Nick has known since junior high school that he wanted to go to United States Military Academy at West Point.
Unless one wins the lottery, dreams, goals and aspirations are usually realized through hard work; Nick’s dream was no exception.
Nick has played football, lacrosse and wrestled competitively throughout high school and has been captain for his teams as well.
Currently holding offices in the National Honor Society and UNICEF, Nick is also a member of the Leland High School Key Club.
Nick has been involved with the San Jose Leadership Academy and did an unpaid internship at Services for Brain Injury.
Interestingly enough, research into the Army’s prestigious military academy piqued Nick’s curiosity into what the Naval Academy, might have to offer.
Last summer he attended the Naval Academy’s Summer Seminar in Annapolis, Maryland, as well as West Point’s Summer Leaders’ Seminar in West Point, New York.
It was shortly after returning from those leadership conferences that he began the application process to both academies.
For admission to either academy, applicants must apply directly to the academy and also receive a nomination. Nick received his nomination through the office of Congresswoman Zoe Lofgren, Democrat, California District 16.
In an unlikely twist of timing, Nick received notification that he was accepted to both schools on the same day! Excitement turned serious as Nick was faced with making the decision of a lifetime.

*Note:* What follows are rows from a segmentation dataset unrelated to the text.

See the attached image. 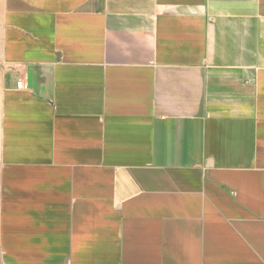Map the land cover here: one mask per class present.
Segmentation results:
<instances>
[{
  "label": "crops",
  "instance_id": "1",
  "mask_svg": "<svg viewBox=\"0 0 264 264\" xmlns=\"http://www.w3.org/2000/svg\"><path fill=\"white\" fill-rule=\"evenodd\" d=\"M0 264H264V0H0Z\"/></svg>",
  "mask_w": 264,
  "mask_h": 264
},
{
  "label": "built area",
  "instance_id": "2",
  "mask_svg": "<svg viewBox=\"0 0 264 264\" xmlns=\"http://www.w3.org/2000/svg\"><path fill=\"white\" fill-rule=\"evenodd\" d=\"M17 87H18L19 89L23 88V83H22V82H18V83H17Z\"/></svg>",
  "mask_w": 264,
  "mask_h": 264
}]
</instances>
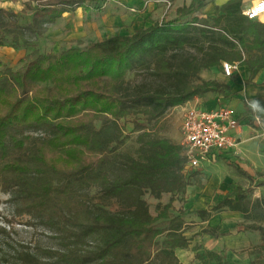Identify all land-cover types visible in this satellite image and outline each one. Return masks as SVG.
<instances>
[{
  "label": "trees",
  "instance_id": "1",
  "mask_svg": "<svg viewBox=\"0 0 264 264\" xmlns=\"http://www.w3.org/2000/svg\"><path fill=\"white\" fill-rule=\"evenodd\" d=\"M106 2L26 0V9L33 12L25 25L13 12L0 8V48L7 36L14 45L30 44L64 12L100 10ZM207 2L191 0L169 21L155 22L131 35L109 36L85 48L33 49L16 68L0 59V188L18 213L47 223L59 213V205L69 211L82 190L97 187L103 205L95 206L91 222L85 224L84 239H90L91 246L75 250L79 263L149 264L155 258L157 264H184L174 250L187 248L190 242L182 233V211L173 218L169 213L172 198L164 205L158 202L155 215L144 199L135 201V193L150 190L159 199L165 192H184L189 184L182 174L190 173L182 147L153 134L149 125L175 105L209 91L228 90L222 82L201 78L200 70L222 62L238 63L248 66L253 76L264 67V53L242 56L241 49L264 48V34L257 31L260 23L243 15L241 0H228L214 17L202 13ZM129 73L140 78L133 83ZM251 103L254 109L246 105L247 110L259 117L258 104ZM129 120L139 130L141 158L119 151ZM231 165L254 181L238 165ZM249 188L236 187L197 213L208 218L210 212L227 208L245 215ZM233 194L235 198L230 197ZM54 199L57 203L49 204ZM112 204L116 211L105 208ZM243 228L259 234L258 244L249 249L253 255L249 264H264V226L244 223ZM21 258L37 261L26 252ZM194 258L200 264H228L210 250L195 253ZM2 260L0 252V264Z\"/></svg>",
  "mask_w": 264,
  "mask_h": 264
},
{
  "label": "rangeland",
  "instance_id": "2",
  "mask_svg": "<svg viewBox=\"0 0 264 264\" xmlns=\"http://www.w3.org/2000/svg\"><path fill=\"white\" fill-rule=\"evenodd\" d=\"M25 1L0 0V8L13 12L18 23L25 25L31 20L33 12L26 9ZM190 1L132 0L131 3H127L123 0H107L100 10L91 9L84 12L81 8H76L73 11L64 12L55 22L47 24L45 33L30 44L14 45L15 43L7 36L5 46L0 48V59L5 66L16 68L21 64L20 59L36 48L41 52H59L73 46L85 48L87 45L104 38L107 35L105 32L107 30L104 31L103 29L110 28V25H106V23H112V21L114 24L111 27L122 28L123 33L133 34L138 29L146 28L155 22L171 20L176 17L177 9L188 6ZM118 17L120 18L118 19ZM128 78L135 83L140 76L129 73ZM139 117L140 119L143 118L142 116ZM174 118L176 119L173 110H167L156 122L149 125L150 131L159 137L167 138L172 142L175 141L173 134L175 127L178 126L173 121ZM96 126H99V122H96ZM138 133L139 130L133 129L131 120L126 122L125 137L119 151L130 154L134 158H141L142 155L138 151L139 144L136 141ZM180 140L177 143L179 145ZM218 154L216 153V157ZM219 157L220 155L214 162L225 163L223 159L225 157ZM189 170V175L184 170L182 172L189 185L202 186L208 182V173L200 172L196 168ZM254 178L253 182L244 181L245 187L243 188L237 185L242 189L250 187L244 198V207L247 212L240 222L241 229H245L243 228L244 223H257L264 226V185L259 184V182L264 181V173L257 172ZM197 181L200 183L198 184ZM159 186L158 183L156 188ZM171 194H173L177 206L184 199V192H180L178 189ZM135 196V201L144 199L148 204L150 213L156 214L157 199L154 198L150 190H145L142 194L135 193ZM72 200L73 204L70 205L69 211L59 205V213L53 214L52 219L46 223V221L42 222L43 220H39L33 215L18 213L15 203L0 188V252L3 256L2 264H60V260L64 261L68 257L64 264H82L77 262L75 250L85 247L88 249L91 246L89 244L90 239H84V227L86 223L91 222V214L95 211V206L103 205V203L100 200L98 188L94 186L82 190ZM56 203L57 199L49 201V204ZM105 208L111 211L117 210L115 204L106 205ZM180 211L182 210L178 209L177 213ZM163 223L165 221L157 224L161 226L164 225ZM188 226L195 228V225L189 224ZM3 228L6 231H2ZM204 229L210 228L207 225ZM218 229L217 226L213 228V231L218 233ZM158 239L161 240L162 237L158 236ZM230 245L231 243H223L225 251ZM23 252L34 255L37 261L29 262L22 259ZM221 256L224 257L223 254ZM149 264H157L156 259L153 258Z\"/></svg>",
  "mask_w": 264,
  "mask_h": 264
},
{
  "label": "crops",
  "instance_id": "3",
  "mask_svg": "<svg viewBox=\"0 0 264 264\" xmlns=\"http://www.w3.org/2000/svg\"><path fill=\"white\" fill-rule=\"evenodd\" d=\"M123 1L131 3L132 0ZM227 1L208 0L202 10L203 15L214 17L217 8ZM255 1L257 0H241L240 7L244 10ZM250 21L256 24L260 23L261 27L257 26V31H263L264 34V14ZM108 23L106 25H110V28L103 29L104 31L107 30L105 31L107 35L104 38L113 35L131 34L123 33L122 28L111 27L114 24L113 21L112 23ZM241 53L244 58L254 57L264 53V48H255L250 51L241 49ZM232 65H234V69L230 76L223 74L221 65L202 69L199 72V76L204 80L222 82L228 86V90L223 93L209 91L183 104L169 108L173 110V114L176 117L173 121L178 126L175 127L173 134L174 143H179L178 140H180V124L185 108L195 102L204 109H213L221 103L226 102L230 107L235 109L239 118V126L234 133L237 140L236 147L232 151L219 152L217 155V157L219 155L220 157H225L223 159L226 164L214 162L217 158L216 153H214L215 155L213 154L208 160L202 161L196 168L200 172L208 173L209 179L207 183L202 186L188 184L184 191V199L178 206L175 205L176 200L173 199V194L170 192L162 193L161 197L157 199V203L159 202L164 205L172 198L169 209L172 218L179 214L177 213L178 209L182 210L180 214L184 221L182 233L189 239L190 244L187 248H176L174 252L177 259L184 264H200V261L195 259L194 255L195 253L202 254L204 250H210L220 255L223 254V259L228 264H249L253 259V255L249 253V249L259 242V234L256 230L241 229L242 212L230 211L227 208H223L221 211L212 212L213 214H210L208 218H201L197 213V211L208 209L211 205L219 202L225 195L236 187H239L237 185L243 188L245 187L244 181L250 182L247 177L238 173L230 165L231 163L238 165L242 170L249 173L254 180L257 172L264 173V67L258 69L251 76V69L248 66L238 63H232ZM246 101H254L258 104V111L261 114L259 122H256L252 118L253 114L247 110ZM230 197L235 198V194ZM189 224L195 225V228H190ZM207 225L210 228L208 230H213V228L218 226V233L216 231H213V233L202 232V229ZM216 234L217 236H215ZM224 242L231 243L226 251L223 247ZM194 245L199 246V248L193 250Z\"/></svg>",
  "mask_w": 264,
  "mask_h": 264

Would he make the move across the United States to attend the United States Naval Academy in Maryland, or follow his initial goal of going to the United States Military Academy in West Point?
Nick’s mom and dad attended UCLA and Oregon State University, respectively, and since neither of them came from a military background, they didn’t sway Nick in either direction. The decision was his to make.
For Nick, the choice was clear; he wanted to be a solider.
Nick Lee will report to the United States Military Academy on June 27.
Examiner’s Note: Guided by its timeless motto, Duty, Honor, Country, West Point, the United States Military Academy refers to its cadets as “officers in training.”
Tuition for cadets is fully funded by the Army in exchange for an active duty service obligation upon graduation. Graduates enter the Army as Second Lieutenants.
Four current graduates and two former faculty members of the United States Military Academy are members of the 111th Congress.